SOS: Phone back, satellite equipment gone, and no trip to roof for 73-year-old

February 11, 2019

Frontier Communications didn’t expect 73-year-old Carol Hall to get up onto her roof in the middle of a Wisconsin winter.

She said the company did, however, fail to show up for two appointments to retrieve a piece of its equipment from up there before demanding she pay hundreds of dollars for the device and canceling the landline phone service she’d had for 50 years.

Hall, of Baraboo, said she had her Frontier phone service bundled with DirecTV and satellite lnternet service about five or six years ago. She retained internet service for a while after DirecTV stopped providing television service, but ultimately decided the internet service wasn’t that reliable and she didn’t use it much anyway. In August, she decided to cancel.

Frontier sent her a prepaid envelope and Hall returned all of Frontier’s internet equipment, except for the satellite dish itself and its attached low-noise block downconverter, or LNB (a device that collects radio waves from the dish). The company didn’t want the dish, and Hall made it clear to company representatives that if they wanted the LNB, they’d have to send someone to get it.

“Truly they can’t expect me to get on the roof,” she said.

After Frontier failed to get the device, it started sending her bills for it. First it wanted $200, and then $300, she said.

“I have spent at least 12 hours on the phone,” she said. “I have been told so many things by this company.”

She said her daughter in California offered to pay the bill and be done with it, but Hall was having none of that.

“It just was wrong,” she said. “I’m sure 90 percent of the people just pay it.”

By the time she called SOS in late January, the bill was up to $423.50, including late and phone service charges, and her phone had been cut nearly three weeks before.

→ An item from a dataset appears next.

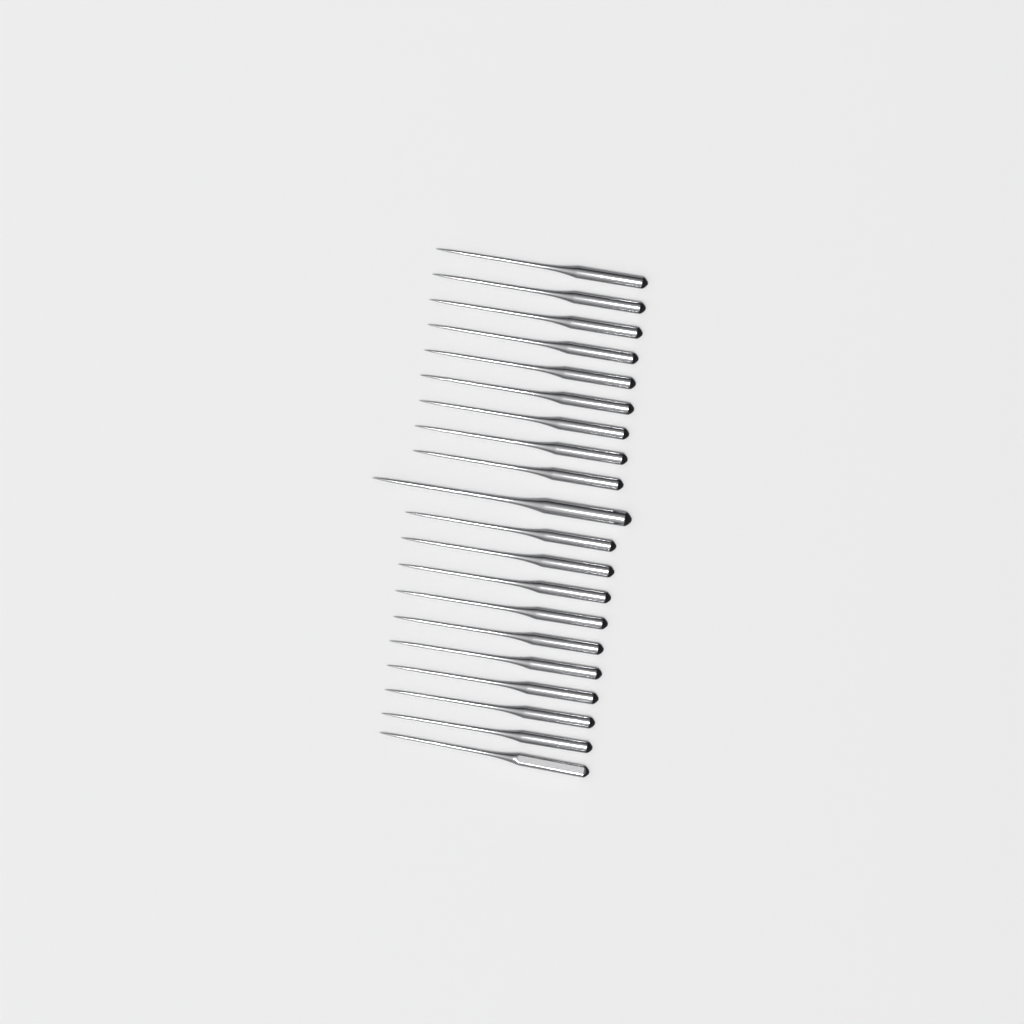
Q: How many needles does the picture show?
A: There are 20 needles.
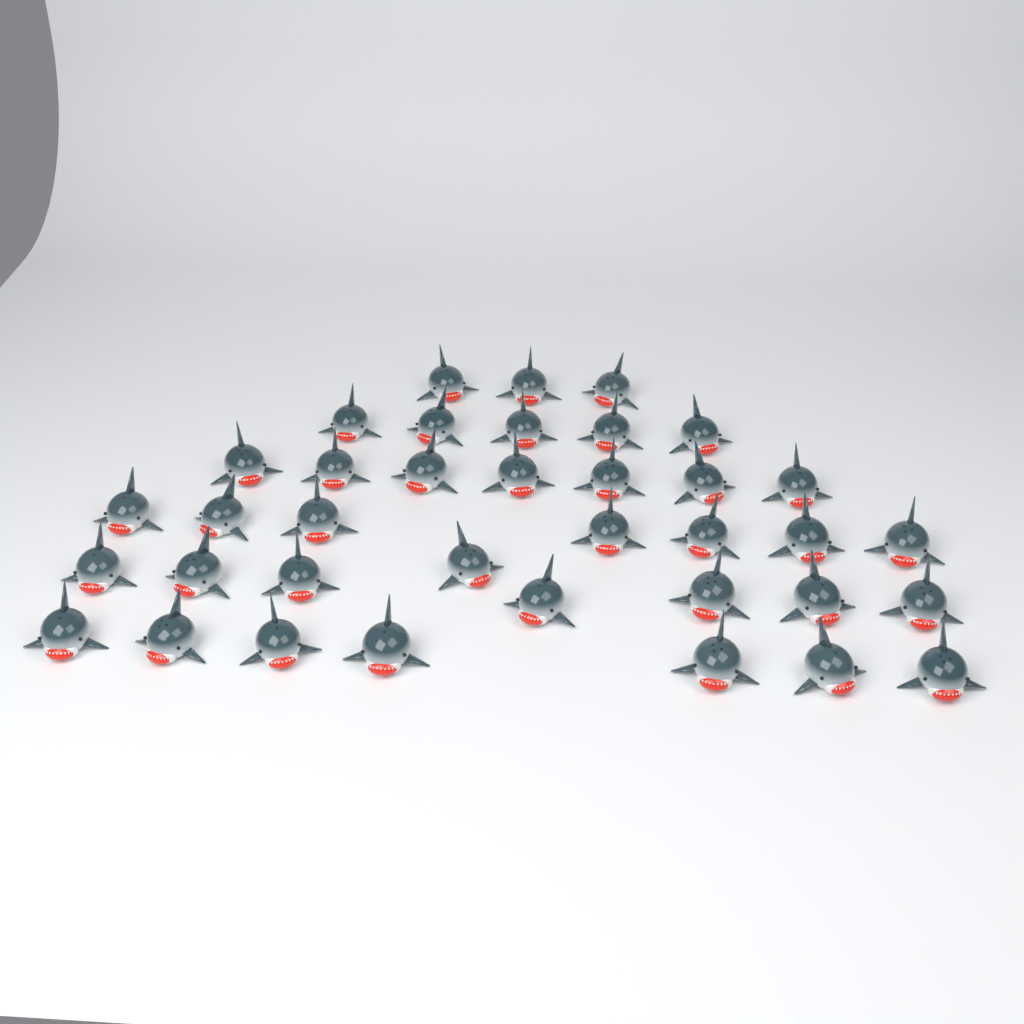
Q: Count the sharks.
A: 37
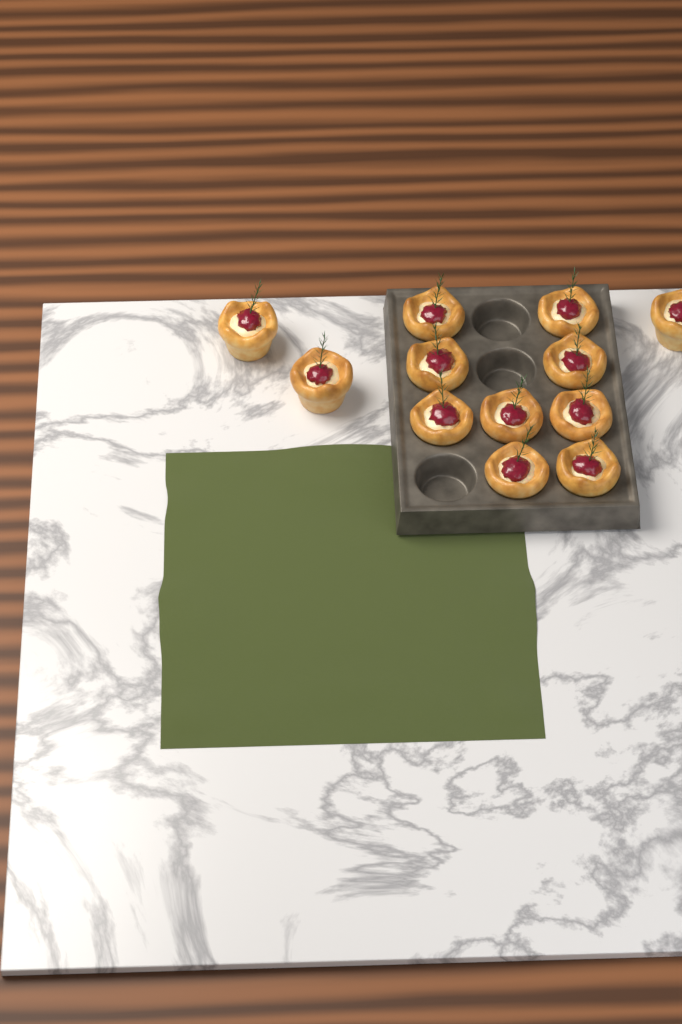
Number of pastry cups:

SOS laid out the situation for Javier Mendoza, Frontier vice president of corporate communications and external affairs, on Jan. 28, and called to follow up on Feb. 6. Later that same day he reported “the customer’s service has been restored with no charge and the equipment removed from her roof and picked up.”

“We apologize to our customer for any inconvenience,” he said.

SOS found that Hall’s landline was indeed working on Thursday, when she said the company came out on Feb. 1 and removed the LNB. She wanted a receipt to prove it but the company didn’t provide one, so she said she wrote out one herself and had the technician sign it.